Transfer your spheroids with media to a tube (15 or 50 ml). Let tube sit at room temperature for 30 min without any disturbances. All spheroids will go to the bottom of the tube. Remove most media by pipet or vacuum and leave 3-5 ml media in tube. Pipet up and down gently the 3-5 ml media containing spheroids and transfer it back to your culture dish with fresh media.

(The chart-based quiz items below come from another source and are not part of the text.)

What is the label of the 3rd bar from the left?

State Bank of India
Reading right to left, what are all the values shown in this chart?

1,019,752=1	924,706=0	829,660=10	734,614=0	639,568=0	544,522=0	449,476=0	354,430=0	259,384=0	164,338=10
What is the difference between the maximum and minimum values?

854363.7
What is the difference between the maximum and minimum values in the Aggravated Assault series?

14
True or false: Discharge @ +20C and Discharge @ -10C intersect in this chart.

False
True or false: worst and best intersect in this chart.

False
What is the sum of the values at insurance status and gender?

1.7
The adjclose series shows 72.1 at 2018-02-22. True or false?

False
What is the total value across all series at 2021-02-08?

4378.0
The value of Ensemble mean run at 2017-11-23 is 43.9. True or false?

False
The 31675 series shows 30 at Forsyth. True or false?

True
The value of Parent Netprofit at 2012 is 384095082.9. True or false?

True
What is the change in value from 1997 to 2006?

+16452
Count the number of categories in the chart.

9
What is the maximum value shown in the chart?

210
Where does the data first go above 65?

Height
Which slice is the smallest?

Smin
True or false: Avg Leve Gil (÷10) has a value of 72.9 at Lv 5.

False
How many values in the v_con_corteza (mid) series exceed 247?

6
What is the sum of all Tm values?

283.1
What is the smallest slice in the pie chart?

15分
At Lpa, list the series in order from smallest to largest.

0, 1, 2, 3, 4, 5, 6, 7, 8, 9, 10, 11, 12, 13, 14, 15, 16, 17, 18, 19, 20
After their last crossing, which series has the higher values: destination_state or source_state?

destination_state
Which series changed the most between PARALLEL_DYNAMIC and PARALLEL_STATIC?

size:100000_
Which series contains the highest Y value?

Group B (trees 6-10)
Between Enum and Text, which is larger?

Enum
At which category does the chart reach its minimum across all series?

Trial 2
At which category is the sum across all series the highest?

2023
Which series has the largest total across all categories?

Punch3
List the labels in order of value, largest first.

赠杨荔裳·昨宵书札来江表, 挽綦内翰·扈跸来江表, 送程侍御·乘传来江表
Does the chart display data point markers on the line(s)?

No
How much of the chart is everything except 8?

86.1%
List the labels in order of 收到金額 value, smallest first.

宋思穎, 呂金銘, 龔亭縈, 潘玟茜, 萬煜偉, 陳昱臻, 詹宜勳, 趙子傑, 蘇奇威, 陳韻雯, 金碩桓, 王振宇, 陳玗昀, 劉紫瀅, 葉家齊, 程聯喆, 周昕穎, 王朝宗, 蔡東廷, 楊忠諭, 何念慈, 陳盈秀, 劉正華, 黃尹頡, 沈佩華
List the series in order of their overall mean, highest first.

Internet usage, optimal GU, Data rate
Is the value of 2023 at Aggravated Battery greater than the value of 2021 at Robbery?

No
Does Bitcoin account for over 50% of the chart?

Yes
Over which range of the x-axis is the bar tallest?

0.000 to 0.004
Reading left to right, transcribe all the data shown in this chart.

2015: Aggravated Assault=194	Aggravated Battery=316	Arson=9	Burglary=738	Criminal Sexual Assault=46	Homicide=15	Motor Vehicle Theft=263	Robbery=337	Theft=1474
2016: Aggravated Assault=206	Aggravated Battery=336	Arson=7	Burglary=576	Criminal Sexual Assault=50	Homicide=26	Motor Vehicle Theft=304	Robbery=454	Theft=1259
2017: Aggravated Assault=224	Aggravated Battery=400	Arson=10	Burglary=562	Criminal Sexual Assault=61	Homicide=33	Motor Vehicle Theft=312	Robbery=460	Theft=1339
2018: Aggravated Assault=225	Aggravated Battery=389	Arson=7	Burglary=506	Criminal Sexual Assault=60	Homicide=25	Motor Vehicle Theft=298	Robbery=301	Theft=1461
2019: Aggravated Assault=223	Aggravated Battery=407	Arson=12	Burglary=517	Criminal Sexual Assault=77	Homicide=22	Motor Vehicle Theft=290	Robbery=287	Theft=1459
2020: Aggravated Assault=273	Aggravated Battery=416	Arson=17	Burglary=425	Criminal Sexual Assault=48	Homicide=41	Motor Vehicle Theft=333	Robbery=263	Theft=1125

To aspirate the medium, I use ELx405 washer from BioTek. It works well for 96- and 384-well plates. Spheroids just need to be at the bottom of the wells, no centrifugation required. Then I just add fresh media with a multipipette.
I don't know what cells you culture, for neural stem cell spheres, you can just lay down the culture flask, all the sphere will gather at the bottom of the flask then you can aspirate the medium on top, you may lose some cells though.
if it is a short term experiment (7 days) then you can just add your culture with fresh media and no need to change the media as in some cases, cell number is a very crucial part and you can't afford to lose your cells or introduce unnecessary errors by centrifuging the spheroids in falcon tubes.
If it is a normal practice when you are culturing spheroids in T75 or T25 flasks and spheroid number is not of much importance you can always opt for tube method. Collecting the spheroid suspension in falcon (cut the tip end so as to get all spheroids in suspension of falcon), centrifuging it and then resuspending in fresh media and reseeding in culture flask but same practice can't be implemented during plate experiments like 96 well or 24 well. Because of my personal experience, I suggest you to centrifuge the whole plate using a plate rotor then, spheroids will settle down and then you can decant out the media gently and add fresh media. This will help to prevent any spheroid loss.
Hello Anna, we did devellop porous matrix based on hyaluronic acid that help to study spheroid where you'll be able to change medium as you want during more than 1 month culture. Let me know if you want to know more about it.
I work with cellstar plates for my spheroids (HCT8 cell line) and I have problems with refreshing media without sucking up the spheres.. Could anybody help me with this?